The centre of Bradford in 1868

3.006 BRA 1868 DIX

Dixon & Hart, surveyors

Paper Scale: 20 yards per inch Size: 70*55 cm Condition: v. poor

The Local Studies Library has a number of maps with this general configuration in the reserve collection. I assume that the corporation’s planning office had the basic copy which could be amended by over-printing whenever necessary. This map is not dated, nor is any explanation given of who was the ‘Ratcliffe’ mentioned. Evidently he was taking issue with the corporation in some way. The fact that Bradford is a borough places the date of the map as after 1847.

The best chance of obtaining a complete explanation was to identify the case involved. The Bradford Daily Telegraph 19 August 1868 reported the outcome of a compulsory purchase compensation case between John Ratcliffe of Bowling Green and Bradford corporation. This involved property at the corner of Market Street and Bowling Green belonging to him. The sum of £4455 was eventually decided by mutual consent.

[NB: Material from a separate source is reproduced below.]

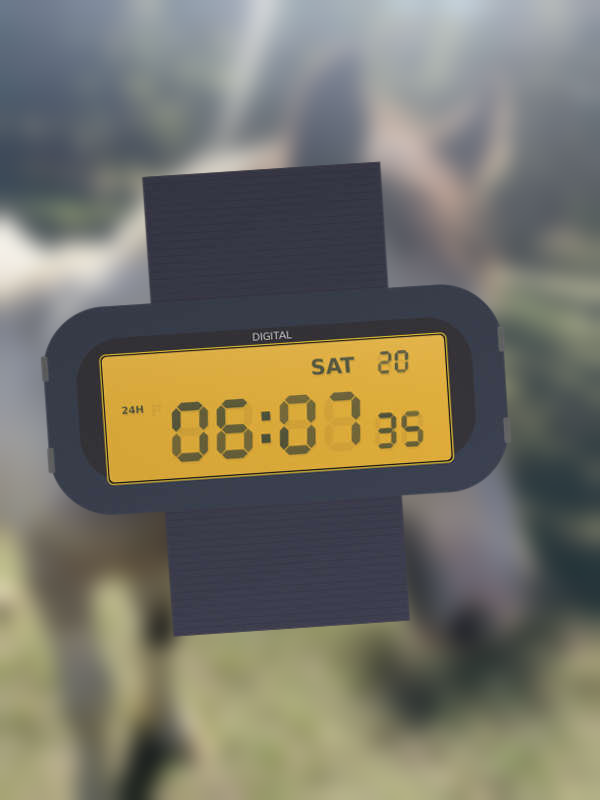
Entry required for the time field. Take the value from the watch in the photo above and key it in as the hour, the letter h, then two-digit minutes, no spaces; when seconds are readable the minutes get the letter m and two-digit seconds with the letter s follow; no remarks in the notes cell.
6h07m35s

The property marked 1 on the map would certainly fit this description: possibly there was no dispute over the compensation to be paid for other properties.

A puzzle is that earlier in the year, 9 April 1868, the Bradford Observer had reported the sale of nine pieces of corporation land by J Buckley Sharp. Nine pieces are clearly marked on this map but I can’t make them fit with the reported sale. The account does reveal that John Ratcliffe was a butcher of Bowling Green and that he bought three small portions of land in this sale (named 2,3,5 in the newspaper) fronting New Market Street. It may be that 2 and 5 are plausible, but 3 would be the new Wool Exchange site. In essence the report and the map don’t fit exactly but at least in the census of 1871 there is a John Ratcliffe (52) living with his wife Jane, and six children, at 1 Spring Gardens, off nearby Manningham Lane. He is a butcher with two apprentices, born in Thornton.

The map shows a number of significant buildings including: Midland Station and the Bowling Green Hotel. I initially dated the map as 1868 because the Bradford Wool Exchange (constructed 1867) was included but not Goodwin Street which I believed was established in 1870. The road marked James Street on this map was renamed Godwin Street and the thoroughfare was pushed through to join Duke Street. At the opposite end Godwin Street joined the newly created Sunbridge Road approximately where the Beehive Inn is placed on the map. The name Godwin was given in honour of Alderman Godwin, a recent mayor, and had been decided upon in 1866 (Bradford Observer, November 15 1866). Since Goodwin Street is mentioned in the quoted newspaper land sale reports of 1868 I was unwise to consider its creation could be in a single year.